---------- Material for this task ----------

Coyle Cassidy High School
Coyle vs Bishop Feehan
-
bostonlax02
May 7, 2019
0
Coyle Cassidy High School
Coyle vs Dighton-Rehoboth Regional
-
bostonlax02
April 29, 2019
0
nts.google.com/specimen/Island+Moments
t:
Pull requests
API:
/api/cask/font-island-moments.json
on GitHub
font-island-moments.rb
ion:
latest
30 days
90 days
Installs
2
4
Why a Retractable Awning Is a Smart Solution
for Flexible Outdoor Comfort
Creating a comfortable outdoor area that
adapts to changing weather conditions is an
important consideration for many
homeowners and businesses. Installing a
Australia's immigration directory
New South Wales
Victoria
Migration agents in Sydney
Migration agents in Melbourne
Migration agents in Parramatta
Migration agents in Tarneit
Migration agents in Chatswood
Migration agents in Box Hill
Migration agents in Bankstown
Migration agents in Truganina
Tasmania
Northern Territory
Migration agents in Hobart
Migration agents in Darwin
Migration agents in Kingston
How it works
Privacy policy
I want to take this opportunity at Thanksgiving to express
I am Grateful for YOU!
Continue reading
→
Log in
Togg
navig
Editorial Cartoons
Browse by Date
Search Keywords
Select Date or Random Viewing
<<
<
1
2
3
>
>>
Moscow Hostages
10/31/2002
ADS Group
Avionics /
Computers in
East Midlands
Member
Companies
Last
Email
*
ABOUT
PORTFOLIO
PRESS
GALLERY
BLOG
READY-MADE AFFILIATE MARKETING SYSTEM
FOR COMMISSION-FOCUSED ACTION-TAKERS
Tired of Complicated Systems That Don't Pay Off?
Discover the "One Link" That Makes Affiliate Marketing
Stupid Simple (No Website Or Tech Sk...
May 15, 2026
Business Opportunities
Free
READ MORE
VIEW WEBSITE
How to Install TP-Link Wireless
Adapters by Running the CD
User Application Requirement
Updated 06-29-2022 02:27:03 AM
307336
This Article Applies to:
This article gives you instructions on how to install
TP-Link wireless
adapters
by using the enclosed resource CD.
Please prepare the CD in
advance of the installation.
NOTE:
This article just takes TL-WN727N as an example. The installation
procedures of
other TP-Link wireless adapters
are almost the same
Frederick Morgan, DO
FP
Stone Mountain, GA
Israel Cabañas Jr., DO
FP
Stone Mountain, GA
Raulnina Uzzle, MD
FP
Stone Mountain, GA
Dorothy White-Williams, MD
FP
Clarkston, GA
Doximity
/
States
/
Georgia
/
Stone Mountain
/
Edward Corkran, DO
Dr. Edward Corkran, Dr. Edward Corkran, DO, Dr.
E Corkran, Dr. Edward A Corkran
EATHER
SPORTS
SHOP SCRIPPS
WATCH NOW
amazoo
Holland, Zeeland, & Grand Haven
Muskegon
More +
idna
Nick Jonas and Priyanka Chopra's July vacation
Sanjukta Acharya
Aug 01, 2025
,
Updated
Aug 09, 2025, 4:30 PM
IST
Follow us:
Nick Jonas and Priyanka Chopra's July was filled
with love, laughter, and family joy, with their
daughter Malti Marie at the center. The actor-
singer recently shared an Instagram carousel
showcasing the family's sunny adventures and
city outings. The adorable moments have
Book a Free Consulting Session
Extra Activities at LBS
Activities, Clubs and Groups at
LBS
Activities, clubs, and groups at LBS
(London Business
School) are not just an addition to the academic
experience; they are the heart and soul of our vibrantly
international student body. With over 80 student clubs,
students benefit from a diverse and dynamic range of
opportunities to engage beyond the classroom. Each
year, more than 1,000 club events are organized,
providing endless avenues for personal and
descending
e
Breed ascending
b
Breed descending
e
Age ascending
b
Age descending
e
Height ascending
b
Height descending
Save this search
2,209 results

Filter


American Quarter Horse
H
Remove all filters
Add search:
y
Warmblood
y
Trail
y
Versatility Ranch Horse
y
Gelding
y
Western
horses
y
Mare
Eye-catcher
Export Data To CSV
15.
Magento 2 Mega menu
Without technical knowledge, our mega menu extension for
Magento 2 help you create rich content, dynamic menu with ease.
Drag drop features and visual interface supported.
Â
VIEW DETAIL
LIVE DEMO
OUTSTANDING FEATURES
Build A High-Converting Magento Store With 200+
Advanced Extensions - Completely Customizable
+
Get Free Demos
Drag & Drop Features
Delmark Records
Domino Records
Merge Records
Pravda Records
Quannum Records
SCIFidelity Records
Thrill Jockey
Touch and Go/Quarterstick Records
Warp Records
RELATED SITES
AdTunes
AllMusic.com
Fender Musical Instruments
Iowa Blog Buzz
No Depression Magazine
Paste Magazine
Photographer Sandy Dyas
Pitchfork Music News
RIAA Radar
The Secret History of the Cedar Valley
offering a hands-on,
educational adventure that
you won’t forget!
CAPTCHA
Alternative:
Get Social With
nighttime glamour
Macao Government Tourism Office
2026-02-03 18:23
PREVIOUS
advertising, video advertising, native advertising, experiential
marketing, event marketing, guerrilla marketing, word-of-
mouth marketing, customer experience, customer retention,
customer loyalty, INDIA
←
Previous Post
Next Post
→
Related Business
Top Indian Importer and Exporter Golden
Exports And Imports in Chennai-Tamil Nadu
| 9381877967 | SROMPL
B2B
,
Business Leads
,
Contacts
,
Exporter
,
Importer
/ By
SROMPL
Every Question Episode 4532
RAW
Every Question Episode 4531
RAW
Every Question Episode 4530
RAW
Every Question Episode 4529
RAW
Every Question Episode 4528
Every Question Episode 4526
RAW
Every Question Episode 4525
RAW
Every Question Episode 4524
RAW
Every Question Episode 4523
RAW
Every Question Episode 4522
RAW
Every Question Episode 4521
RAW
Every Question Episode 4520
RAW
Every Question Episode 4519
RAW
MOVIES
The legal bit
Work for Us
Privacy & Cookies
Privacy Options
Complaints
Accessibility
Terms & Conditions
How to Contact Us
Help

----------

### Job item:
Find the lines that mention "Corkran" in the entries and show them.

### Your response:
Edward Corkran, DO
Dr. Edward Corkran, Dr. Edward Corkran, DO, Dr.
E Corkran, Dr. Edward A Corkran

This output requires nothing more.